Una vez identificadas las causas que impiden que los empleados alcancen el rendimiento que contribuye al éxito de la organización, se diseñan soluciones que eliminen de forma rápida y eficaz dichos obstáculos de forma que los empleados puedan mejorar su rendimiento y alcanzar su pleno potencial de trabajo.

Para seleccionar el conjunto definitivo de soluciones, la MRH considera que la intervención sea adecuada, es decir que sirva para acabar con el problema, que el coste de la intervención sea menor que el coste que causa el problema de rendimiento, que la capacidad, los recursos y los plazos hagan que esta intervención sea posible y que la organización y los empleados estén conformes.

En la fase de diseño, creación y puesta en marcha de las intervenciones, el Consultor de Rendimiento asume el papel de monitor y facilitador del trabajo; éste a menudo es realizado por especialistas. Los Consultores de Rendimiento creamos bases de datos de proveedores (tanto internos como externos a la organización) a quienes se pueda delegar parte del trabajo cuando sea necesario.

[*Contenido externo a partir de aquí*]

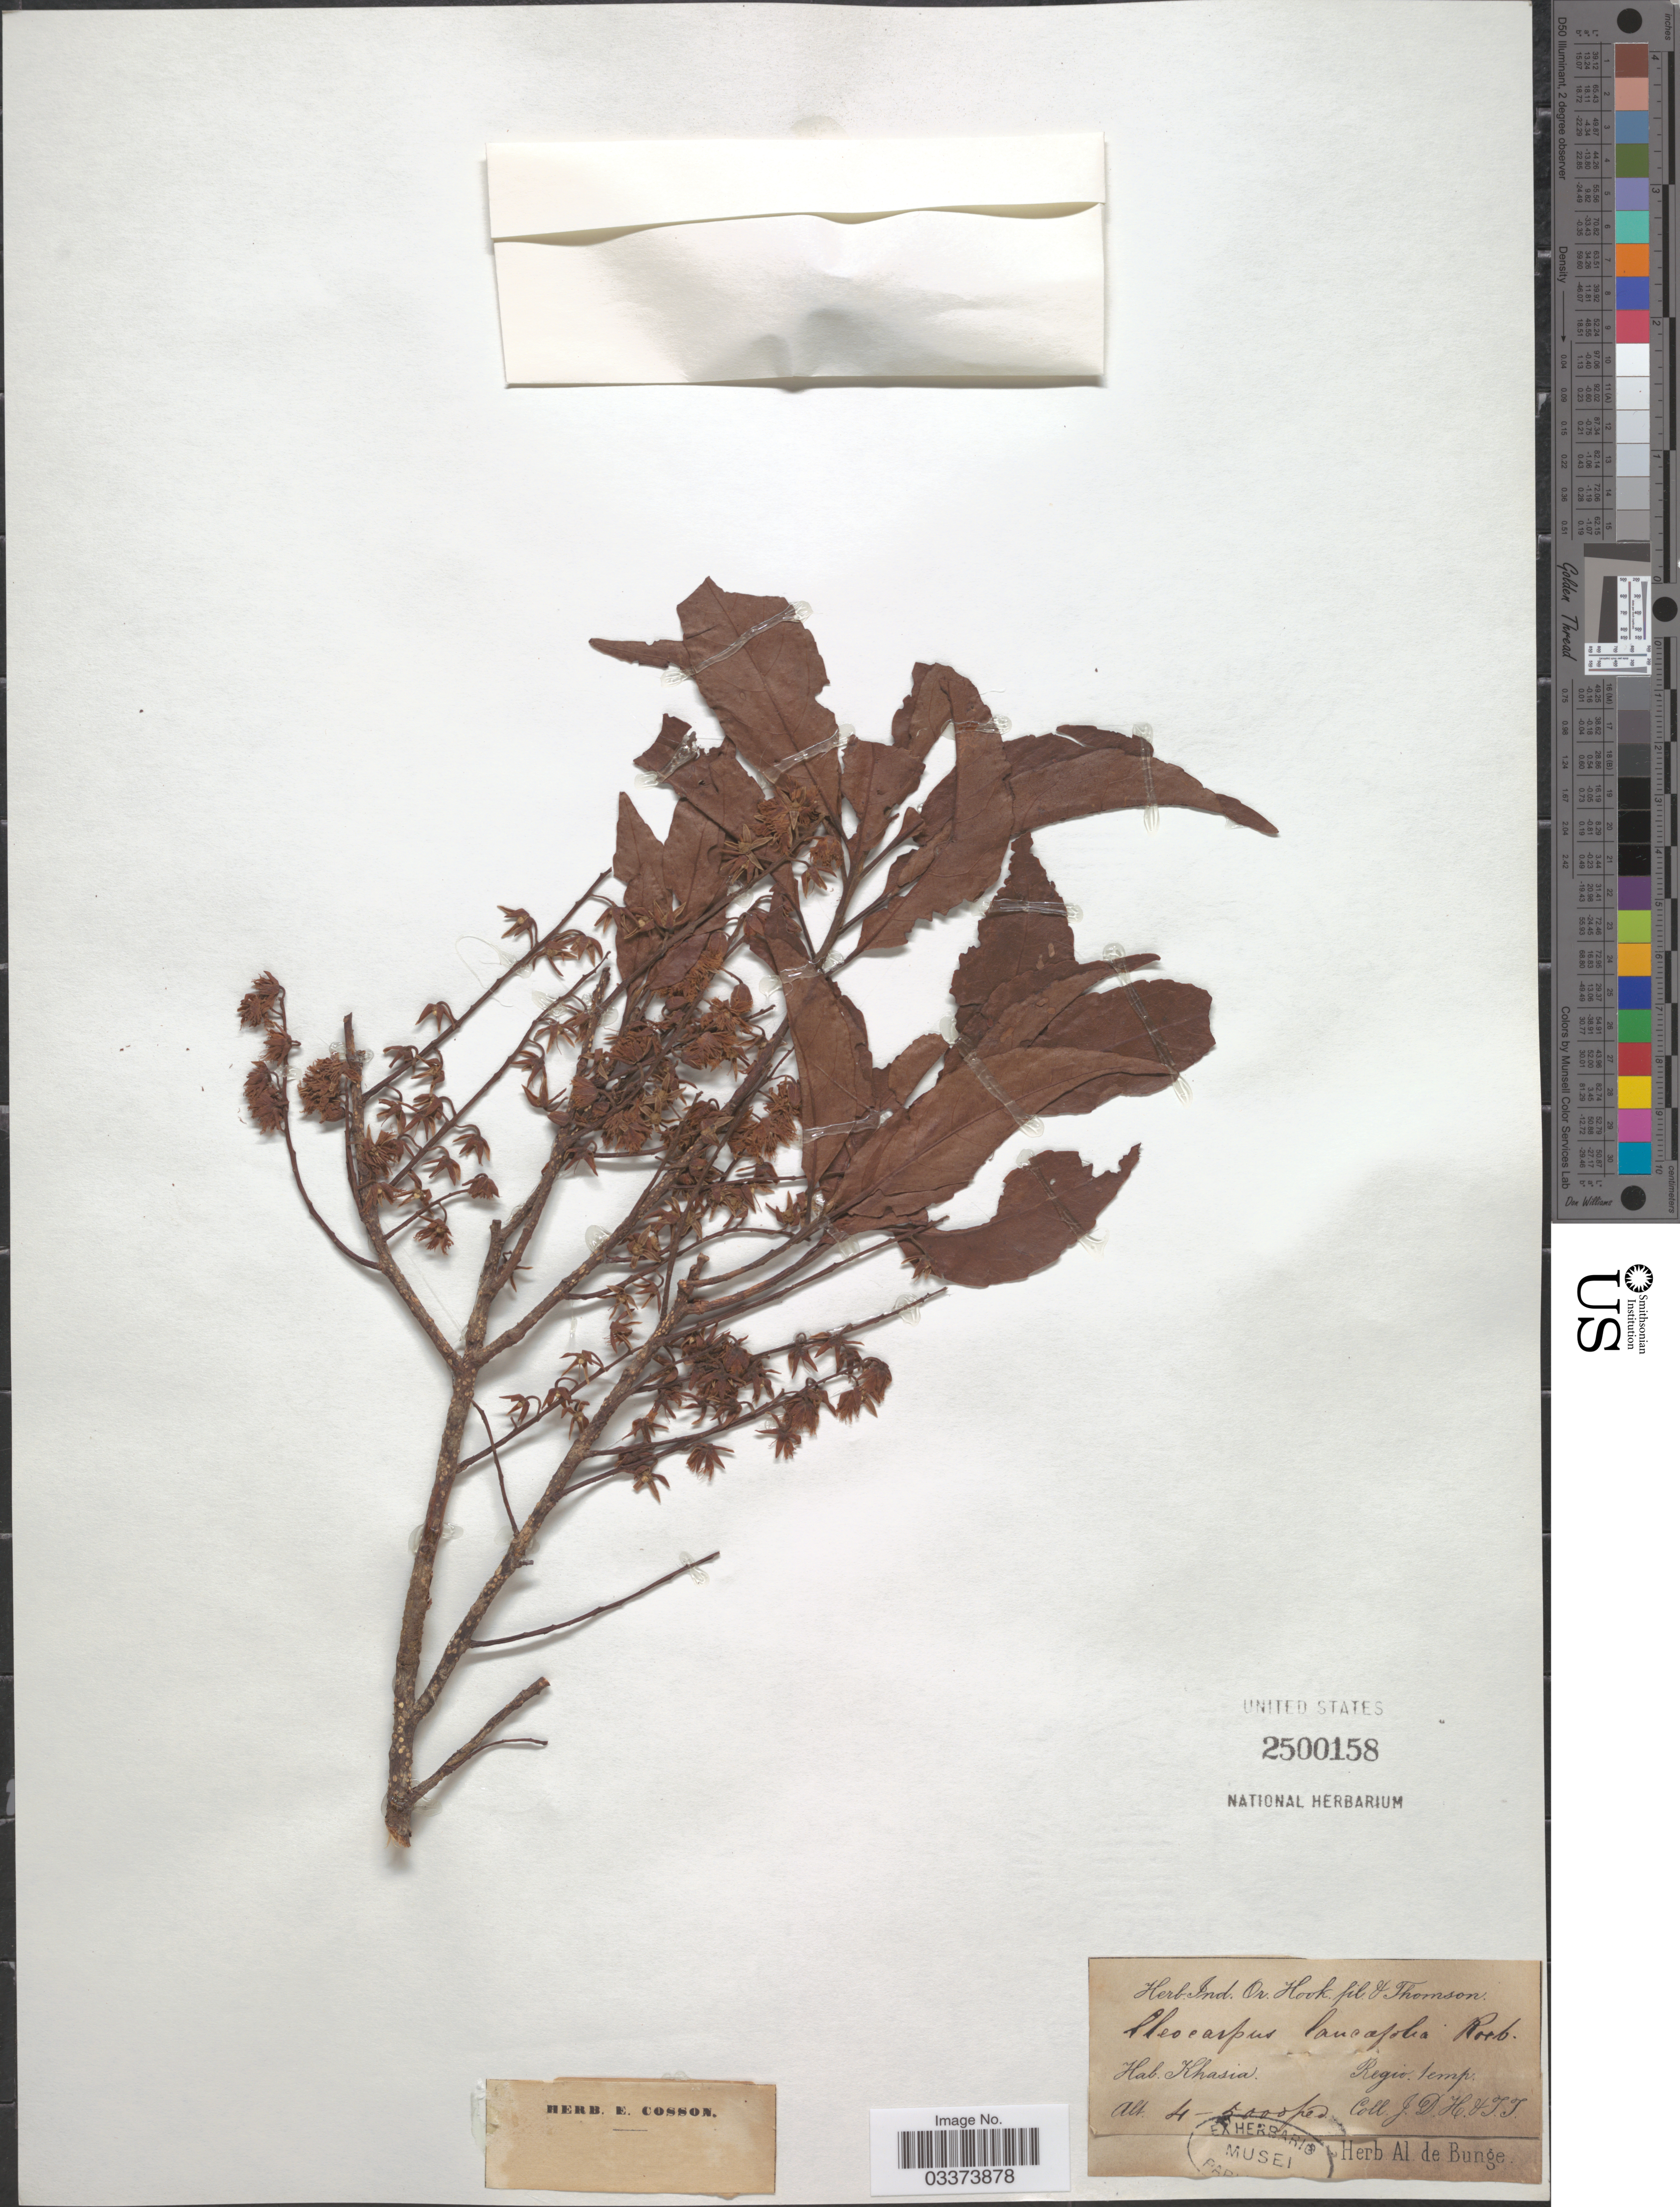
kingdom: Plantae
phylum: Tracheophyta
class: Magnoliopsida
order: Oxalidales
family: Elaeocarpaceae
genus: Elaeocarpus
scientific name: Elaeocarpus lanceifolius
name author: Roxb.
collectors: J. D. Hooker & T. Thomson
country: India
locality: Khasia, Regio. temp.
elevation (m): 1219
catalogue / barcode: US 2500158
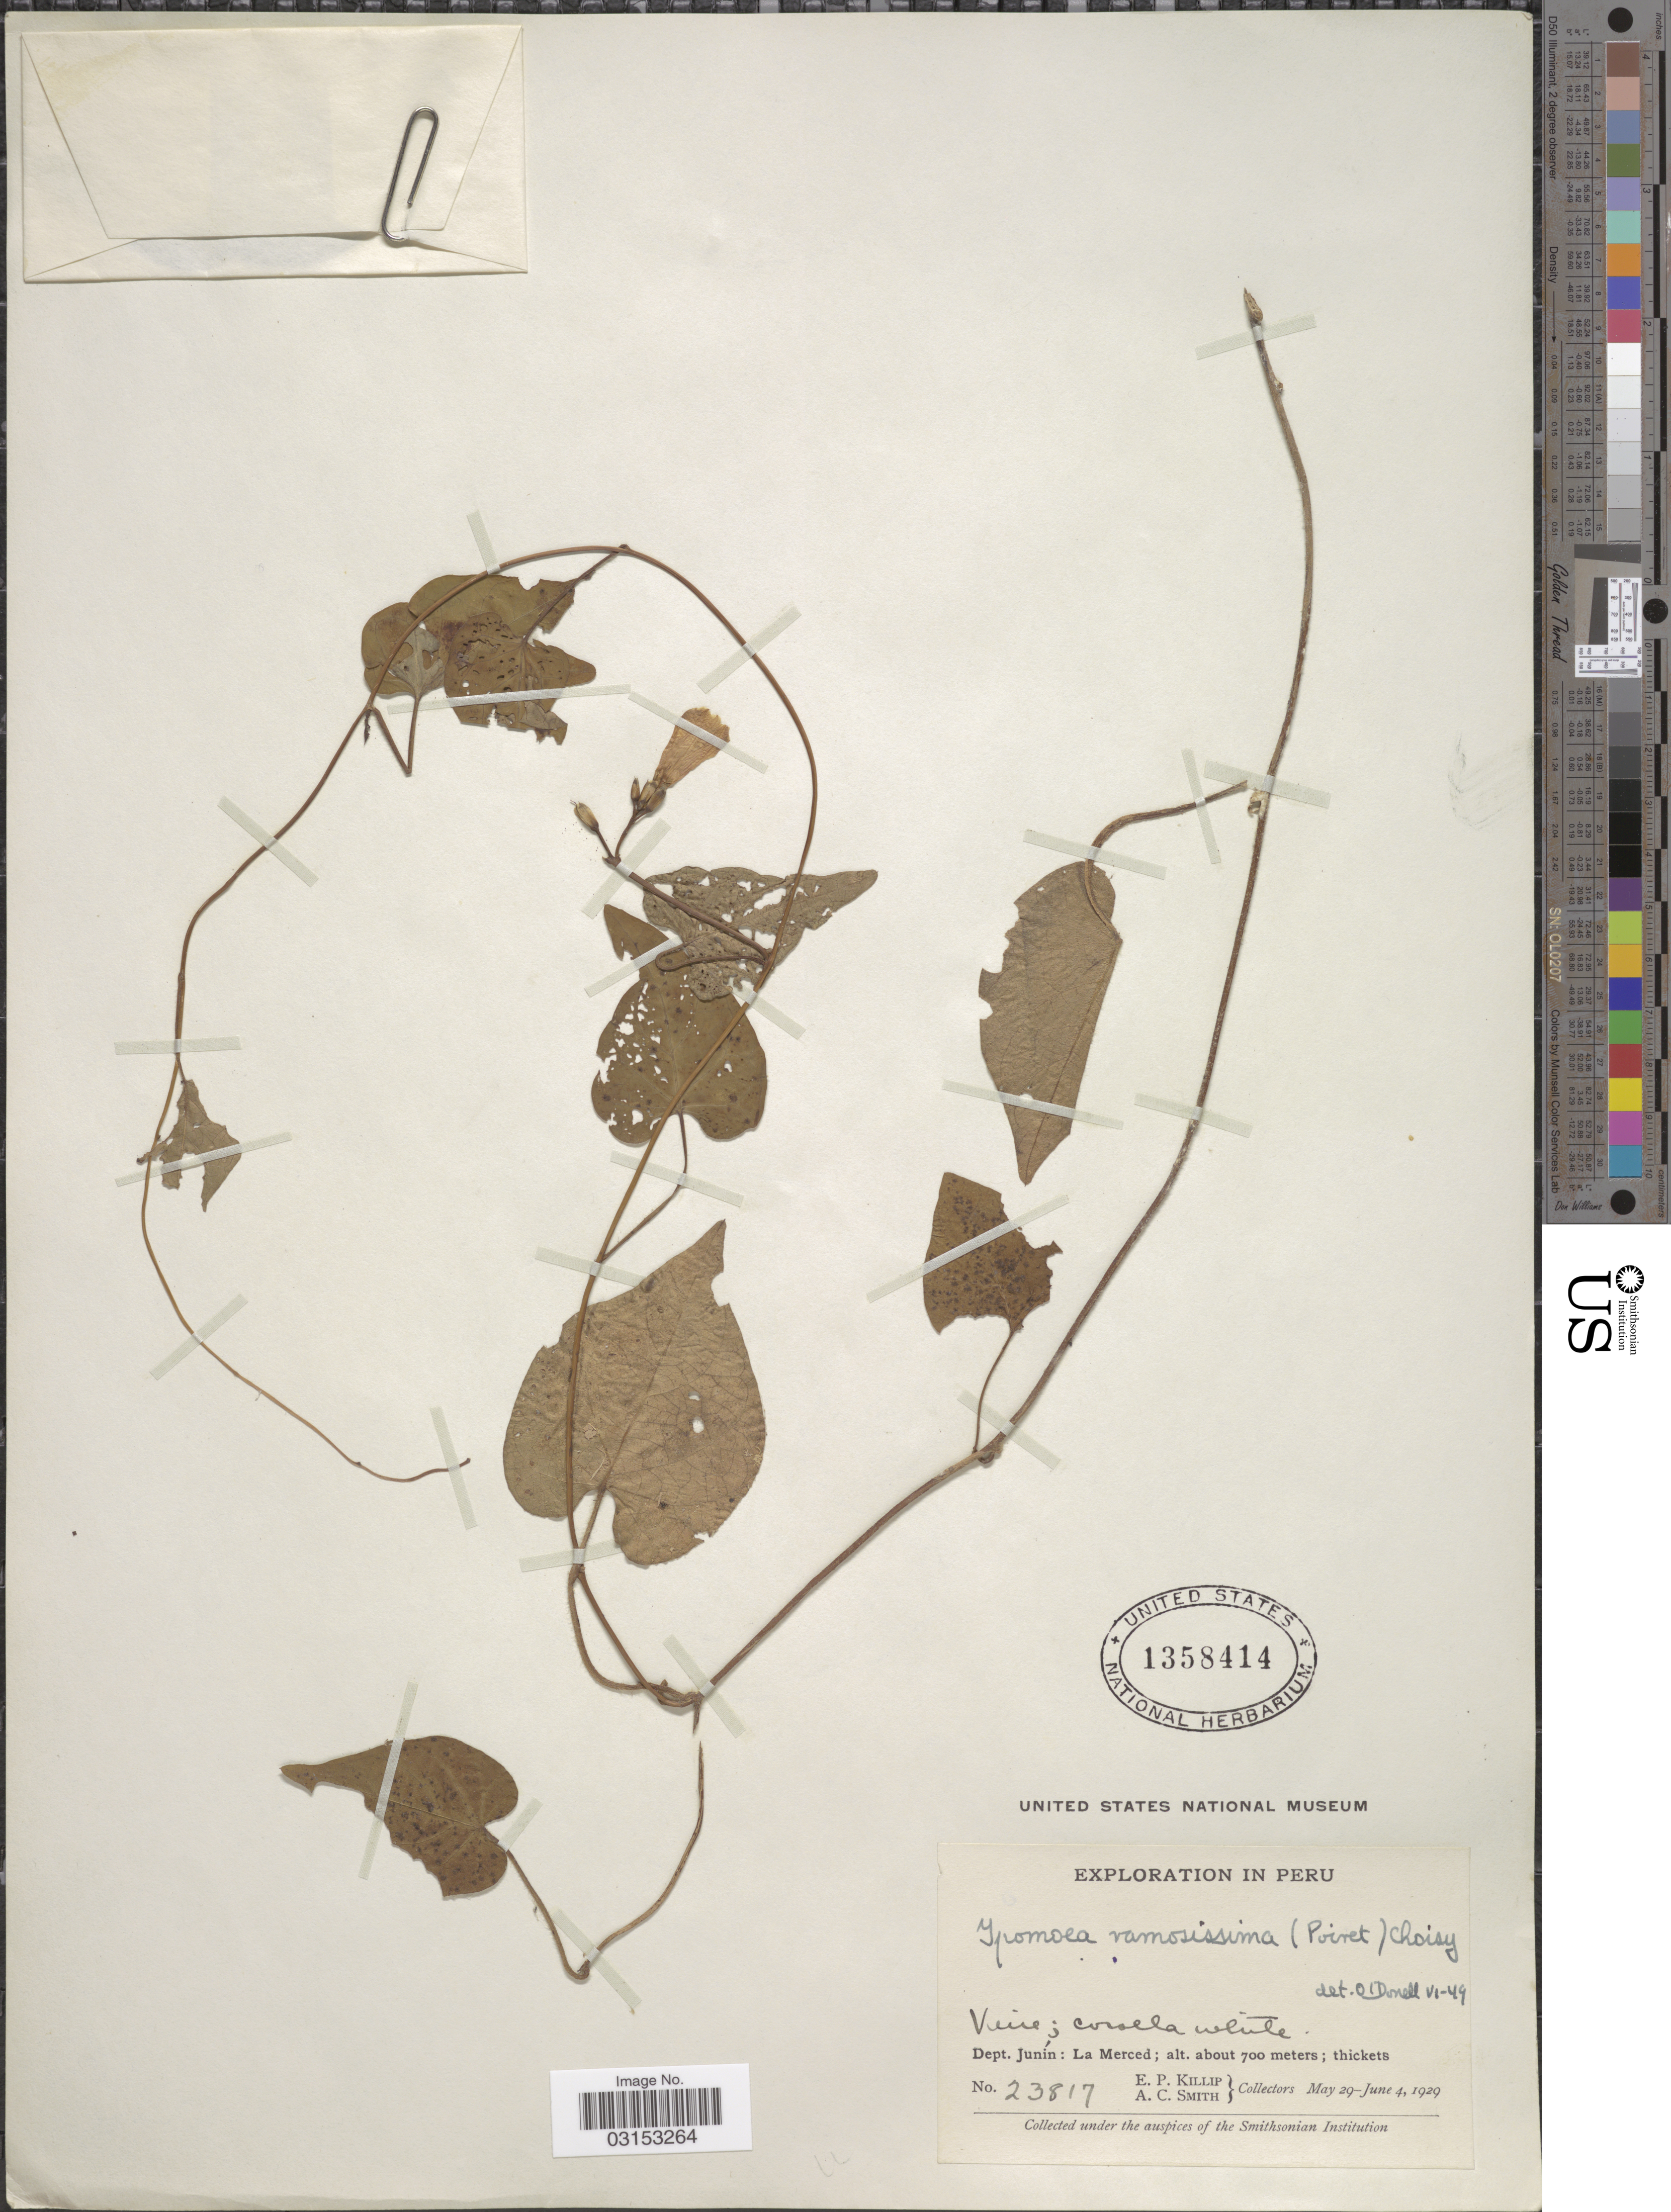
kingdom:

Mientras la formación tradicional suele limitarse a medir el impacto formativo en función del grado de satisfacción de los participantes, o de la cantidad de horas de formación por empleado y año, la MRH considera obligatoria la evaluación de principio a fin y el compartir con el cliente la necesidad de obtener buenos resultados.

El éxito se mide en términos de aportación al cambio en el rendimiento.

El éxito es lo que los clientes dicen que hemos hecho para ayudarles a alcanzar los resultados de empresa deseados.